Na semana passada, estive em São Luís, capital do Maranhão (feudo de Sir Ney, o Terrível) para o encontro nacional da Sociedade de Economia Política. Passei, junto com ex-colegas de pós-graduação da UFMG, quatro dias sob clima amazônico: calor abafado de 40 graus todos os dias, sob sol muito forte. Esse clima era brevemente, mas diariamente, interrompido por violentas tempestades tropicais de meia hora, que, todavia, não ajudavam a refrescar o ambiente. E o pior foi que a faculdade de ciências sociais aplicadas da UFMA, sede do evento, é toda construída em concreto, de modo que as mesas de apresentações de trabalhos se tornaram verdadeiras chocadeiras. Pelo menos, as seções principais foram apresentadas em um auditório improvisado, dotado de potentes ar-condicionados.
Eu apresentei o meu clássico artigo - veterano de quatro congressos - sobre a metodologia da economia sob os conceitos de Imre Lakatos. Minha seção foi muito boa, como foram apenas duas apresentações, tive meia hora para expôr o trabalho, e mais uma hora para debater com os ouvintes. A outra apresentação da sessão foi da Angela Ganem (UFRJ), que fez um excelente paralelo entre a metodologia da ciência em Popper e na Escola de Frankfurt. O debate com o público (umas dez pessoas), comandado pela professora Leda Paulani (UFRJ) e pelo simpático professor uruguaio Ramon Garcia Fernandez (FGV-SP) foi frutífero e desafiador. Recebi críticas e comentários muito pertinentes que certamente vão me ajudar para a futura publicação do artigo em periódico.

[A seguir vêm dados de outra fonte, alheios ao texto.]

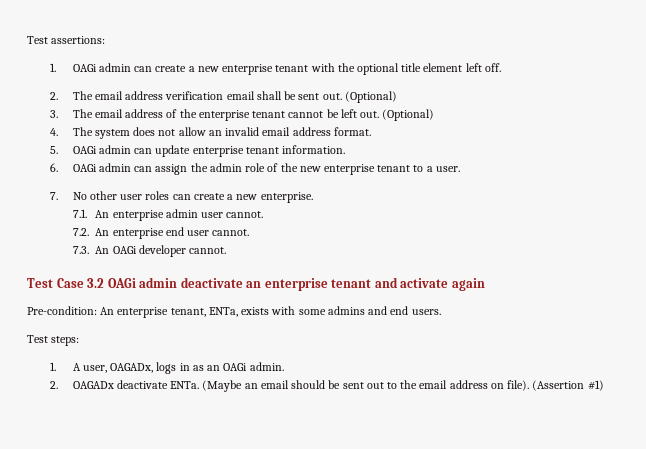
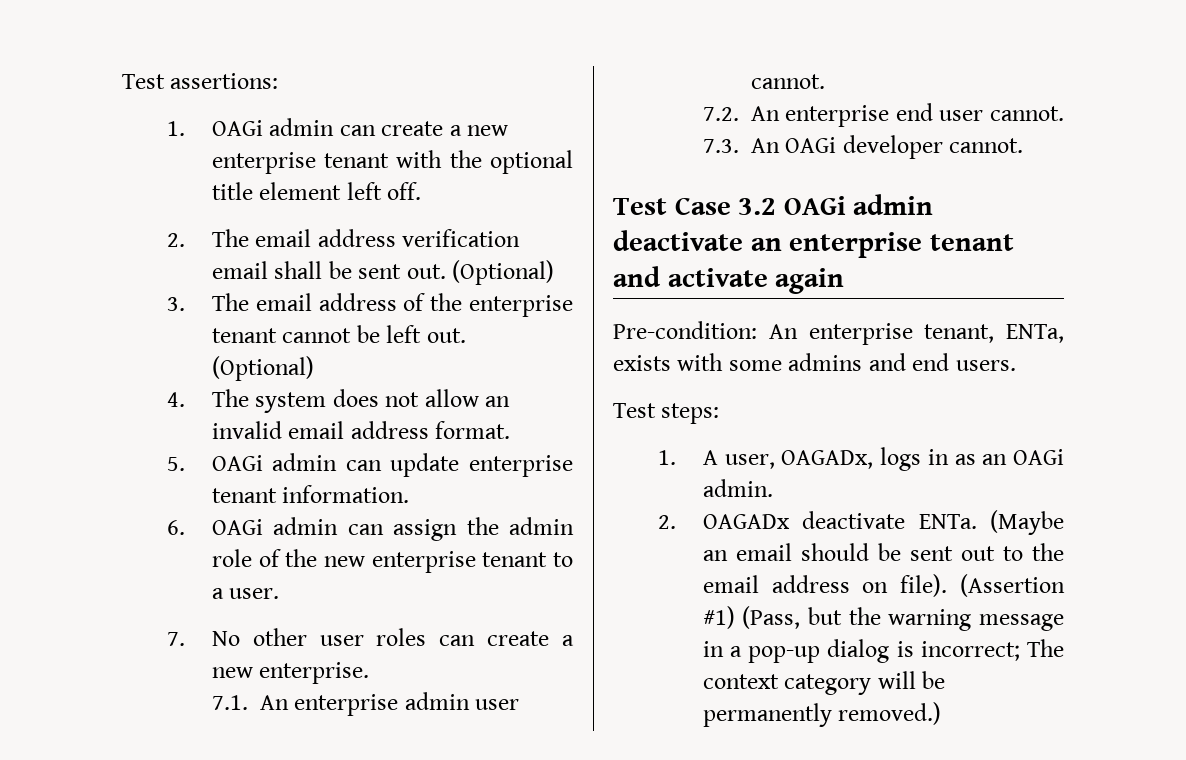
(604, 385) none -> [742,606,1064,631] [702,639,1064,663] [702,671,946,695] [702,702,942,727] (Pass, but the warning message in a pop-up dialog is incorrect; The context category will be permanently removed.)

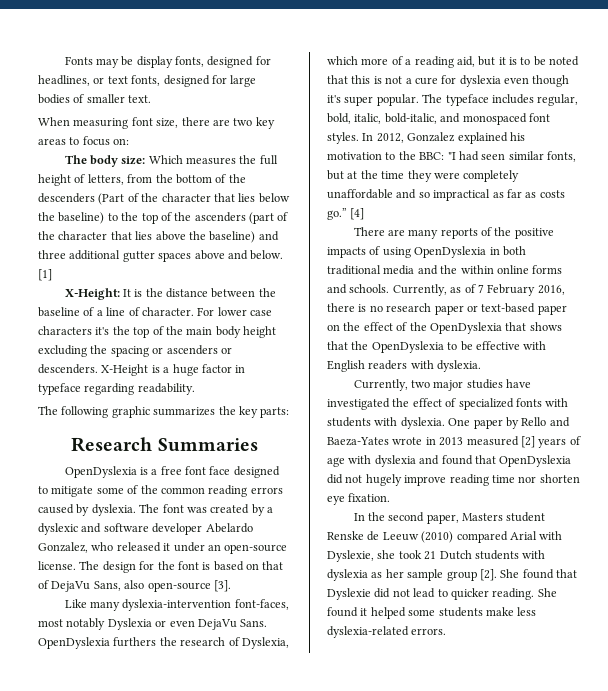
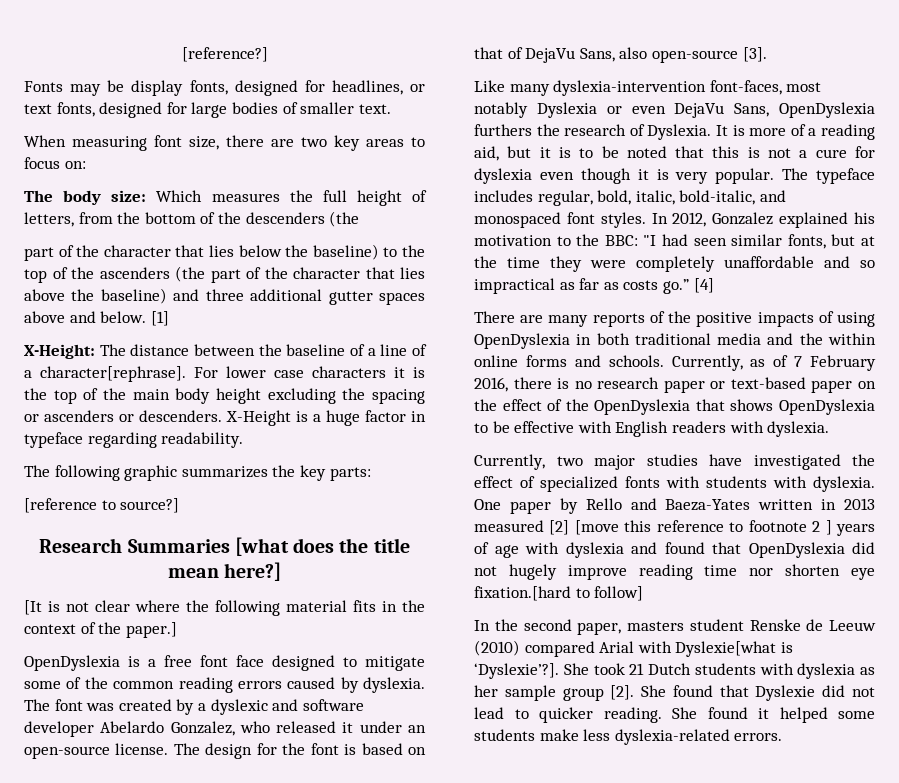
(64, 60) none -> [181,47,268,62] [reference?] //
[98,193,125,205] (Part -> [329,211,360,227] [24,247,54,261] (the // part
[249,212,274,224] (part -> [175,266,241,283] (the part
[122,288,163,297] It is the -> [99,344,126,356] The
[141,307,194,316] character. -> [24,366,186,382] a character[rephrase].
[95,327,110,335] it's -> [394,367,425,378] it is
(290, 412) none -> [24,498,180,513] // [reference to source?]
(258, 445) none -> [234,537,410,556] [167,562,282,581] [24,600,425,616] [24,622,177,638] [what does the title mean here?] // [It is not clear where the following material fits in the context of the paper.]
[240,619,268,627] Sans. -> [734,103,770,117] Sans,
[241,637,289,649] [327,56,358,65] Dyslexia, which -> [647,124,745,140] Dyslexia. It is
[327,95,374,106] it's super -> [637,169,709,184] it is very
[327,341,369,350] that the -> (774, 405) none
[392,437,423,445] wrote -> [758,499,814,510] written
(535, 442) none -> [574,520,832,535] [move this reference to footnote 2 ]
[348,493,391,502] fixation. -> [474,586,644,601] fixation.[hard to follow]
[462,513,504,521] Masters -> [627,621,684,631] masters
[327,550,396,562] Dyslexie, she -> [675,641,793,657] [474,663,589,679] Dyslexie[what is ‘Dyslexie’?]. She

Além desses comentários, recebi outros bastante - digamos - criativos. Quando expliquei que, segundo Lakatos, todo programa de pesquisa científico é fundamentado por um núcleo de hipóteses metafísicas, uma aluna da UFRJ me perguntou qual era o conceito de metafísica que o autor utilizava. Respondi que simplesmente ele se referia a hipóteses que não podiam ser testadas empiricamente, e que eram simplesmente aceitas pelos cientistas integrantes de um determinado programa. A moça, então, comentou que eu deveria explorar melhor a relação entre o conhecimento científico e a metafísica a partir da filosofia budista e dos Vedas do hinduísmo. Em seguida, outro aluno de mestrado (não sei de que instituição), dissertou durante uns dez minutos sobre a metafísica de Hegel, com passagens em alemão!
No mais, não gostei muito das outras seções do congresso que assisti. A maior parte dos apresentadores parece dominar o pensamento de seus autores favoritos, mas, na hora de aplicar esse conhecimento à conjuntura e aos problemas da economia real, faltam métodos analíticos e sobram distorções teórico-empíricas, retórica de esquerda e adjetivos de impacto (tipo, o sistema financeiro mundial é "perverso"; a economia norte-americana está "fodida", etc.). Esse problema é o que considero o mais grave na heterodoxia econômica em geral, isto é, a insistência em tentar entender questões contemporâneas baseadas em referências a autores clássicos em seus originais.
Outro ponto que achei controverso foi em relação ao debate sobre política econômica brasileira. O representante do governo expôs as diretrizes institucionais da política fiscal no Brasil e gráficos sobre os principais indicadores de análise. Porém, ao contrário do que eu esperava, não houve um confronto ideológico após a sua apresentação. Mesmo os marxistas mais radicais, que consideram fatores como o câmbio flutuante e o superávit primário como insultos pessoais, ficaram calados, ou quando muito fazendo sugestões pontuais, no geral apoiando o governo.